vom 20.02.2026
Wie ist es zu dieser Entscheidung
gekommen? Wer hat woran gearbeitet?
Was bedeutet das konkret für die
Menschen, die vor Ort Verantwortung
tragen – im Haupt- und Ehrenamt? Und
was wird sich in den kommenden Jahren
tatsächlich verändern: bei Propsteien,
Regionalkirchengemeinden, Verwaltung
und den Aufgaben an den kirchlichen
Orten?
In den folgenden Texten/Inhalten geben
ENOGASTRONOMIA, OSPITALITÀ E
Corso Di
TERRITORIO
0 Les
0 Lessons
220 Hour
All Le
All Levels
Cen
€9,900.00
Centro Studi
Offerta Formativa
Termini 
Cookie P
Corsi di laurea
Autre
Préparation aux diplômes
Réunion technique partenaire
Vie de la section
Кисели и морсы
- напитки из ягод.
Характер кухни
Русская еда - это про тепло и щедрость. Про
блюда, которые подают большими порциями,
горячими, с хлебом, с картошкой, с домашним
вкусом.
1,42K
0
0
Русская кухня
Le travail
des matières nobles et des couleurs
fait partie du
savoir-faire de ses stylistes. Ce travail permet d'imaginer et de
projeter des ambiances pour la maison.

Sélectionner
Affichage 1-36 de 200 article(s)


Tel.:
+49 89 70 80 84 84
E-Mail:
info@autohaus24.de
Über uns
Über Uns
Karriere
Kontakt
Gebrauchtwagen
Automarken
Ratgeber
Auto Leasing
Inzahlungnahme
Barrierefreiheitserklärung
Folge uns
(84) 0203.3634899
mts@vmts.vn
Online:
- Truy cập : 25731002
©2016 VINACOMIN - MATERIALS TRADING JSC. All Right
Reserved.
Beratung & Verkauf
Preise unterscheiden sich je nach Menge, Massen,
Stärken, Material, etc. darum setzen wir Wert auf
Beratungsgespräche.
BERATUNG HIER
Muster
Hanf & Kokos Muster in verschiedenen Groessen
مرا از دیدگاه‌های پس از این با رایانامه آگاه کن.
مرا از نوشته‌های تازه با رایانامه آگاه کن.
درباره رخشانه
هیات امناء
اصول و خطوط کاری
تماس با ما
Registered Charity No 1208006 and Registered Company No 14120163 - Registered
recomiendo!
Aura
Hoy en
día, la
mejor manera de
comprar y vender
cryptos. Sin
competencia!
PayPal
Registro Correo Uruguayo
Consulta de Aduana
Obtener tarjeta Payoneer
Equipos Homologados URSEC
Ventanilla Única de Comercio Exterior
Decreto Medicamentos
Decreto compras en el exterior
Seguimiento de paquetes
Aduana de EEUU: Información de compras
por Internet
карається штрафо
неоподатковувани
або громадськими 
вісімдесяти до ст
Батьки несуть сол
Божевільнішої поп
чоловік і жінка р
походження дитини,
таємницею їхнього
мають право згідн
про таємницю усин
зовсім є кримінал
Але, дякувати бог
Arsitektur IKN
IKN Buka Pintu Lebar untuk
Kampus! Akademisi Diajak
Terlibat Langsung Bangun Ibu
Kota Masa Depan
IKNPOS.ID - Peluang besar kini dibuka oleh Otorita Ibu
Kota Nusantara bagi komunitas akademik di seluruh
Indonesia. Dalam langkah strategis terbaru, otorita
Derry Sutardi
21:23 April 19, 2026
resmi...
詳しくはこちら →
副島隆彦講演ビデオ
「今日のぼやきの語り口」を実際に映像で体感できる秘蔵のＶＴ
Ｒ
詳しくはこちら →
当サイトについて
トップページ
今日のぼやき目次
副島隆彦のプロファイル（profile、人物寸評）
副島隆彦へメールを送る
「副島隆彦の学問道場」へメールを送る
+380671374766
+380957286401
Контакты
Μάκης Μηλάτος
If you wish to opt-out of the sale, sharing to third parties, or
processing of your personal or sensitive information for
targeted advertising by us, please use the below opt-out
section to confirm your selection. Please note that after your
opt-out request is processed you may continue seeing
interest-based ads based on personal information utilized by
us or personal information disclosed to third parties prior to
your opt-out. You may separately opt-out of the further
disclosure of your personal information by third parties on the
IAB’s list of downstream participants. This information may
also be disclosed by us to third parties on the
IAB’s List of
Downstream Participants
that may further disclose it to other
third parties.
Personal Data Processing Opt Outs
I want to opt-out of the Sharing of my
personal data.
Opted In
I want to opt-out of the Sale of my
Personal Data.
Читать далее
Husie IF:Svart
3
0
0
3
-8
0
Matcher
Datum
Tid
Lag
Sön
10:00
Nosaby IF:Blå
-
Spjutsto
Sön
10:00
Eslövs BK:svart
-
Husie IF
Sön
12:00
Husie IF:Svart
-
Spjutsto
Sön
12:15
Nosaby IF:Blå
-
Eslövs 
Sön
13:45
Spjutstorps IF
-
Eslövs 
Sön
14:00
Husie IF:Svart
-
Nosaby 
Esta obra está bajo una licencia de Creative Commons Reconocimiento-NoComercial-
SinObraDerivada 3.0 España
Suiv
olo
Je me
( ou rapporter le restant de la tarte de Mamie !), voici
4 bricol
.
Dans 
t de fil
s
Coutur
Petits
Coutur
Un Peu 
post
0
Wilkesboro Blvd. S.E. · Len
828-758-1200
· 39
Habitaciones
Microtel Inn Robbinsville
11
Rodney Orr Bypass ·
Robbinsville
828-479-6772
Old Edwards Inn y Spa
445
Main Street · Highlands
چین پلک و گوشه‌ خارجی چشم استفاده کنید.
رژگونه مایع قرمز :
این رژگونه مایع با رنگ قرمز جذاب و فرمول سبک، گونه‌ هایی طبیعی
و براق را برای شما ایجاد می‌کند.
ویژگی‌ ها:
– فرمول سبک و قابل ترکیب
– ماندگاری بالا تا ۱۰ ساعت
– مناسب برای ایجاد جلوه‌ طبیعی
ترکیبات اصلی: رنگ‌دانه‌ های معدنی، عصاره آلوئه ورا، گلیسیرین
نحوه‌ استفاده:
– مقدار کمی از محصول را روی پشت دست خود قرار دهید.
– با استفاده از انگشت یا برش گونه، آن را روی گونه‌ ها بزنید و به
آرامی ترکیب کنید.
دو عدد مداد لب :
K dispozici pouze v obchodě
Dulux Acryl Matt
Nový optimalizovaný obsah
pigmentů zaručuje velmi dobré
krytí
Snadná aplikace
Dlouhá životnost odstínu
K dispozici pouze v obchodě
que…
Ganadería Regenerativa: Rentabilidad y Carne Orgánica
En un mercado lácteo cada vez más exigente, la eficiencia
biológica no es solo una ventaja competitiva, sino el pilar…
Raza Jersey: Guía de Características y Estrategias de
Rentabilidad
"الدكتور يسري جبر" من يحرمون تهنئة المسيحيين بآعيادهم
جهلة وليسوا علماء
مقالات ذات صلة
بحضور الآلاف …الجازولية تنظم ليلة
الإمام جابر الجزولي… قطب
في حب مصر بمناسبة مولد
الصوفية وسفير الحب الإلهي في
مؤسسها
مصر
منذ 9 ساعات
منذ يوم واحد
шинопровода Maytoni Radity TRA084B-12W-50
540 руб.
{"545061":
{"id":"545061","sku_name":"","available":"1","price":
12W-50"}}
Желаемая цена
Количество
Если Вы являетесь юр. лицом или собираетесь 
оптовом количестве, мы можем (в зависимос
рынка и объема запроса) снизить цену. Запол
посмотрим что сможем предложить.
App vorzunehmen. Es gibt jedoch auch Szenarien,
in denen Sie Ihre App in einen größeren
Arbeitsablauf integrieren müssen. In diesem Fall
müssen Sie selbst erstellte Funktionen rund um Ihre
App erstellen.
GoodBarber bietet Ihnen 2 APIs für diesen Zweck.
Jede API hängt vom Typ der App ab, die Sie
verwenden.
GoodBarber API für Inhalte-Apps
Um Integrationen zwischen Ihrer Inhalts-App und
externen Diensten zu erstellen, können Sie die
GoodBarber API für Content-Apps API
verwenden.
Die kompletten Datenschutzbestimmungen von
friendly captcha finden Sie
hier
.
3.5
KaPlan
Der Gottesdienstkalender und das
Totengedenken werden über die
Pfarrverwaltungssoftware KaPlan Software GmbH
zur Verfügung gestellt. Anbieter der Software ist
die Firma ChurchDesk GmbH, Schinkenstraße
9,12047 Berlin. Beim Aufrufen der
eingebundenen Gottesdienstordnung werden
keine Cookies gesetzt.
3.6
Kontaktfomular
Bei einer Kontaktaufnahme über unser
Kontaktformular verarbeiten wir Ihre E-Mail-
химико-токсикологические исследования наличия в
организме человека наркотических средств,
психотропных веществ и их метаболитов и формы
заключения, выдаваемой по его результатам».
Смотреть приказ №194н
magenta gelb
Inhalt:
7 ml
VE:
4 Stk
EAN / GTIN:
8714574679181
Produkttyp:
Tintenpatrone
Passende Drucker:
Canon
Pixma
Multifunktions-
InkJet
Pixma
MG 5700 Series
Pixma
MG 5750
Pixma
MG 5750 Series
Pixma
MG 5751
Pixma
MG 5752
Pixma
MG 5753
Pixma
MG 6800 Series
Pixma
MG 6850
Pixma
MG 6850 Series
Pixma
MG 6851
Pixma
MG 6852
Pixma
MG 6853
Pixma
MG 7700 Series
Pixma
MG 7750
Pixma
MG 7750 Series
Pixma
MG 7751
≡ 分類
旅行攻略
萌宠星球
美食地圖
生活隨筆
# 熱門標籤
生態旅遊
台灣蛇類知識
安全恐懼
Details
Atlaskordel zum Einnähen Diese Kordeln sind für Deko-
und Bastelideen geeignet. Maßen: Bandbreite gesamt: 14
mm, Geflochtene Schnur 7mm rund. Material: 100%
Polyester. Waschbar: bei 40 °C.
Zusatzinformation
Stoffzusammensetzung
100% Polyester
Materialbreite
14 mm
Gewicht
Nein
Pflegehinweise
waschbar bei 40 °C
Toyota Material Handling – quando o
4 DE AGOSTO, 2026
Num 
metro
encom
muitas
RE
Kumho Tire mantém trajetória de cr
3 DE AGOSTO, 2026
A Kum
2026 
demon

***

WORK TO COMPLETE: Gather every line of the records that contains the string "want". Case counts.

TASK ANSWER:
I want to opt-out of the Sharing of my
I want to opt-out of the Sale of my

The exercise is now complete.